= Reading passage =
# # # # #

Seeing these comments from the peanut gallery brought to mind an interesting
memory from middle school -- eighth grade I believe.
It was a schoolyard scrap between two of the heavyweight contenders -- one
of many matches and rematches in a long line of slugfests among the
slugerati of middle school.
As usual, the fisticuffs attracted a mighty crowd, and as usual the scrawny
nerds were in the front row, cheering and screaming and waving their little
fists. Keeping the crowd back with arms outstretched behind them -- and at
the same time forming a kind of ring for the fighters -- were some of the
other school sluggers.
It was a spirited match that ended pretty much a draw, with both
combatatants slugged out and panting for air. Just as the action was winding
down into general groping and grasping, one of the little hamsters in the
front, eyes glazed over with blood lust, screamed out some kind of comment
to the effect of, "Come on, let's go. You call this a fight?"

# # # # #

= What you will do =
1. According to the schoolyard fight story, in what grade did the remembered fight take place?
2. From the schoolyard fight story, write out the passage from "Seeing these comments" to "of middle school." word for word.

= Data records =
# # # # #

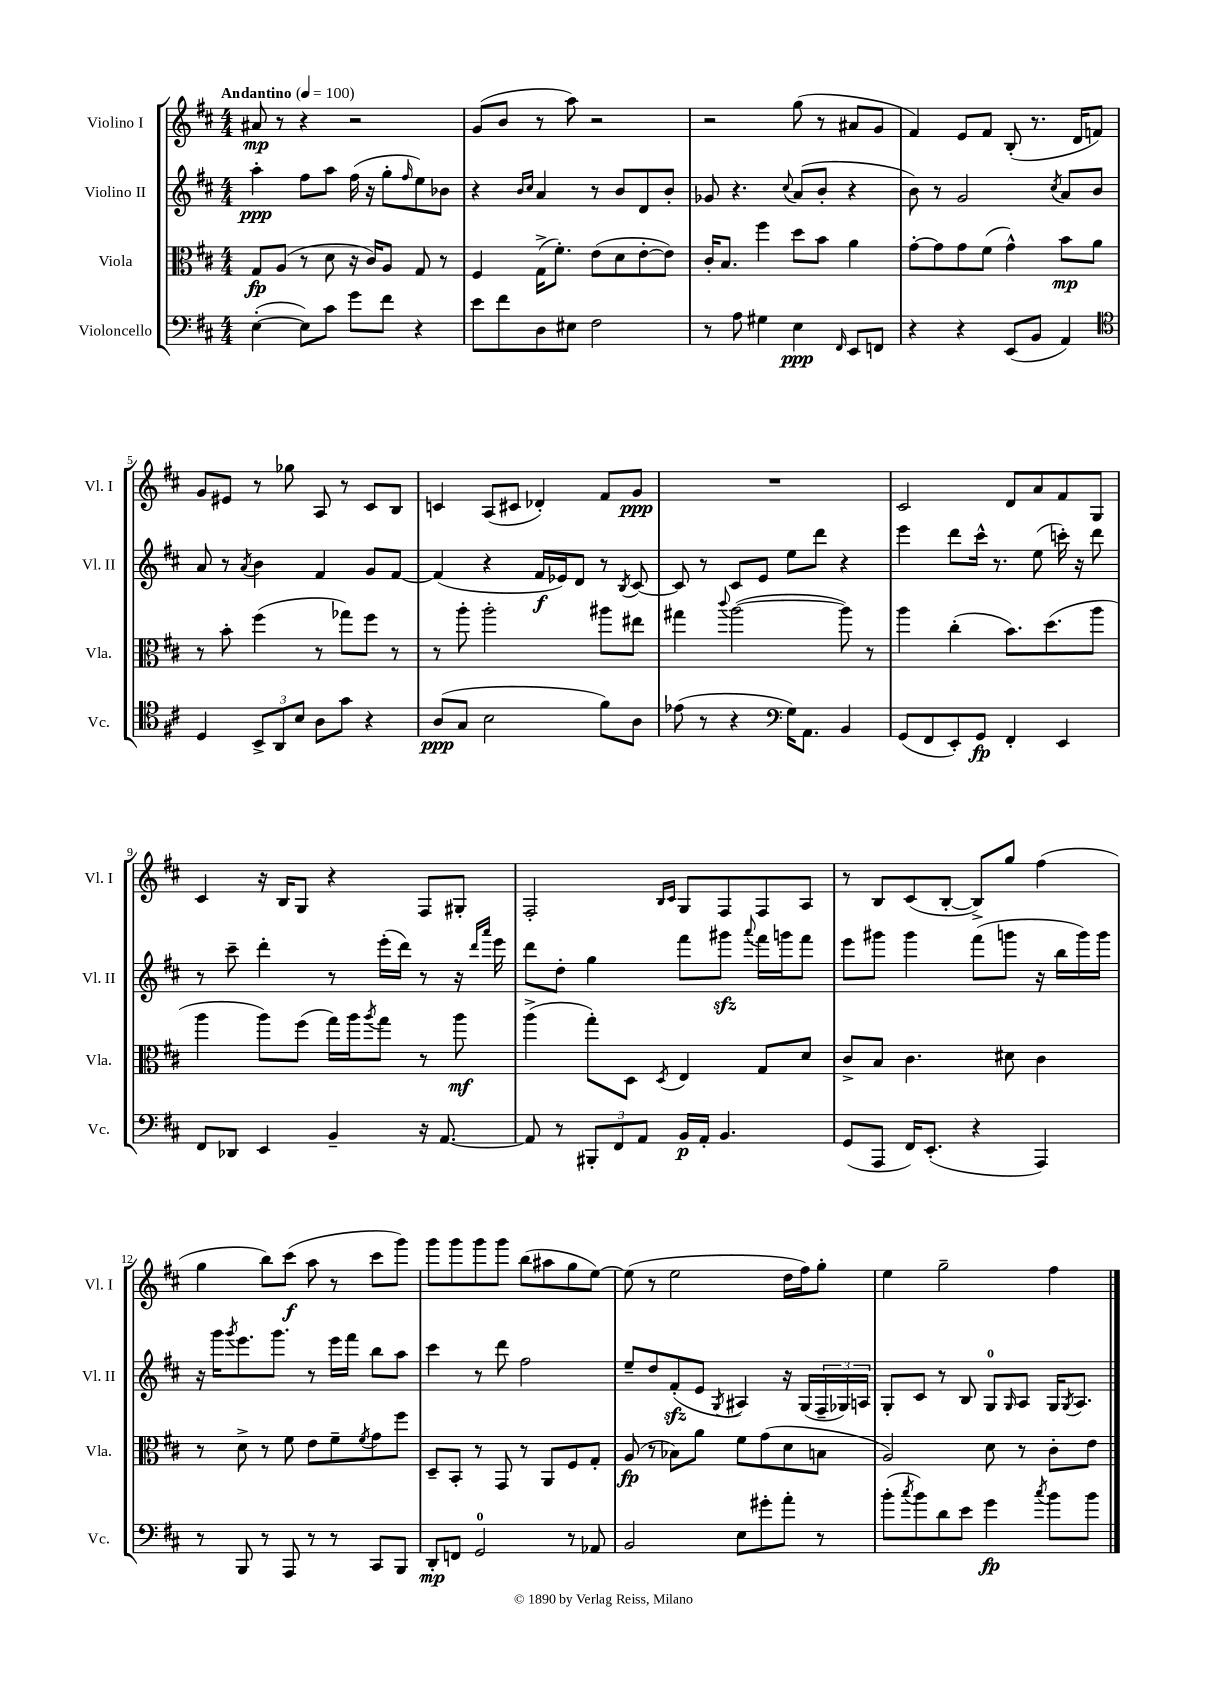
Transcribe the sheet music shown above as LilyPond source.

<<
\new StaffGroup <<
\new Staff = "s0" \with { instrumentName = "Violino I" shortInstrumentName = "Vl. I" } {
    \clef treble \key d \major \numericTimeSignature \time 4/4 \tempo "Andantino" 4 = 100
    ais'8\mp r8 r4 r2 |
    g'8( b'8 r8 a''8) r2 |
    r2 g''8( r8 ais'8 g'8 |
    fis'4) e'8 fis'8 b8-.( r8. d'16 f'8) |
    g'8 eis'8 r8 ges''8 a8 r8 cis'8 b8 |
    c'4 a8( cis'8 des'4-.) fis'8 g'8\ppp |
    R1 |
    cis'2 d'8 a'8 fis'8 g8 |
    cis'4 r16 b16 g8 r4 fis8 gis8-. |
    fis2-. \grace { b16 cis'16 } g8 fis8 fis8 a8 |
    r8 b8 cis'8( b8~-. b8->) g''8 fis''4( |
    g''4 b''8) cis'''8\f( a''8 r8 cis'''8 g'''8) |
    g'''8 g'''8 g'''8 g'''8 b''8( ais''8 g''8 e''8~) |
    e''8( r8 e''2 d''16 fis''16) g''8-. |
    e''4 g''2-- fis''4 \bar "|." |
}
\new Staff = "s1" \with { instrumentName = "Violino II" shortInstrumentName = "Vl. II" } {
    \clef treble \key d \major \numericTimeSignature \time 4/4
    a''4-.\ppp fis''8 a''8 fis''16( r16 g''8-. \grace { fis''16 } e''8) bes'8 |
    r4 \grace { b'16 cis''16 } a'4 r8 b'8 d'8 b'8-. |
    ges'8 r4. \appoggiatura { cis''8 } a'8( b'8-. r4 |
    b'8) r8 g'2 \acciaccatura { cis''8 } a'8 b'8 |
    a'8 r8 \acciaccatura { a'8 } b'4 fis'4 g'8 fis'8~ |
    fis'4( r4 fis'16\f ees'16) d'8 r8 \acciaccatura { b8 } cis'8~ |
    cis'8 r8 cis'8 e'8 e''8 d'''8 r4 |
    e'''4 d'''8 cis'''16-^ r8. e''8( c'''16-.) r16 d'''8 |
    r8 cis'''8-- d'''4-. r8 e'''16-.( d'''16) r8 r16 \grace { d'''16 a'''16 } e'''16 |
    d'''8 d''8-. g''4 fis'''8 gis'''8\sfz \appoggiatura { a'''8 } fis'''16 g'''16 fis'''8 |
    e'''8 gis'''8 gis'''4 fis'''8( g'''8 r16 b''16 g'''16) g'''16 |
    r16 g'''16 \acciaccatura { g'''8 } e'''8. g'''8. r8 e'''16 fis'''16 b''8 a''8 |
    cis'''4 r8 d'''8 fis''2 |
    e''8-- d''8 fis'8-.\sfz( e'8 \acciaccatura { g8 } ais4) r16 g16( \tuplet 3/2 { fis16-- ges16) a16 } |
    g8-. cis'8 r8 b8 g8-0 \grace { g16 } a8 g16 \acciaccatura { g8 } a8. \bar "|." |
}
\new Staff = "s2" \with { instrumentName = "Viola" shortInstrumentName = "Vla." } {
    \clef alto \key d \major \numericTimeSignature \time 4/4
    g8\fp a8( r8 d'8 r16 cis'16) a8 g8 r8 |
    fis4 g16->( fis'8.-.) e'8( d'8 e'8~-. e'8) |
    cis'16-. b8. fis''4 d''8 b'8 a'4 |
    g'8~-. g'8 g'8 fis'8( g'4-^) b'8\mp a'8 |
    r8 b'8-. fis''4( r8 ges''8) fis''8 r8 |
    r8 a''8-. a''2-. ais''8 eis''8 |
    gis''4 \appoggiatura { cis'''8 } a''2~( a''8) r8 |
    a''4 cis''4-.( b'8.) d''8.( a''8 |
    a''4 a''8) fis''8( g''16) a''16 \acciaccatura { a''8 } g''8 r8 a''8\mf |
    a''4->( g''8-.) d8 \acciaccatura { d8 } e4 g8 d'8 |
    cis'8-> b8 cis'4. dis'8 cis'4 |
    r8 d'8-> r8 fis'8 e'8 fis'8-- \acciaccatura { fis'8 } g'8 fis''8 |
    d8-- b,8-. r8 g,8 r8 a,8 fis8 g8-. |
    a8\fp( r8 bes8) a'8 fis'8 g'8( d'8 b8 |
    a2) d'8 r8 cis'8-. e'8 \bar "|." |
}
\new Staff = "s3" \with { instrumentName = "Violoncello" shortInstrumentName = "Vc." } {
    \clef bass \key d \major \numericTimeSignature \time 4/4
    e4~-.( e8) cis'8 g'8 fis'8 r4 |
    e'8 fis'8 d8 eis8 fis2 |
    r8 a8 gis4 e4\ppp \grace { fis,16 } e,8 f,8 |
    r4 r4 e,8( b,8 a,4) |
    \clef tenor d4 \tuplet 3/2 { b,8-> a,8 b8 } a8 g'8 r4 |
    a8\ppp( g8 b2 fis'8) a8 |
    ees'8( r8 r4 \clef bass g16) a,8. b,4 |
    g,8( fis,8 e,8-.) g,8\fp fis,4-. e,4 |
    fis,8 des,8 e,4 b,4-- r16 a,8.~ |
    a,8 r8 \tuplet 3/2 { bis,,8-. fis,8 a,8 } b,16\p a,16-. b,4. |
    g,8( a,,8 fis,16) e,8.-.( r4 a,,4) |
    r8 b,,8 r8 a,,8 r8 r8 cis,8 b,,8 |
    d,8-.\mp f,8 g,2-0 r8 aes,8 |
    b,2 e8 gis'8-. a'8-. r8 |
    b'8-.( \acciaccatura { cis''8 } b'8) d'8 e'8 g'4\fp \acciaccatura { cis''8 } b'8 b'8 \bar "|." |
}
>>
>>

# # # # #

= Answers provided =
1. Eighth grade, as the narrator believes.

2.
Seeing these comments from the peanut gallery brought to mind an interesting
memory from middle school -- eighth grade I believe.
It was a schoolyard scrap between two of the heavyweight contenders -- one
of many matches and rematches in a long line of slugfests among the
slugerati of middle school.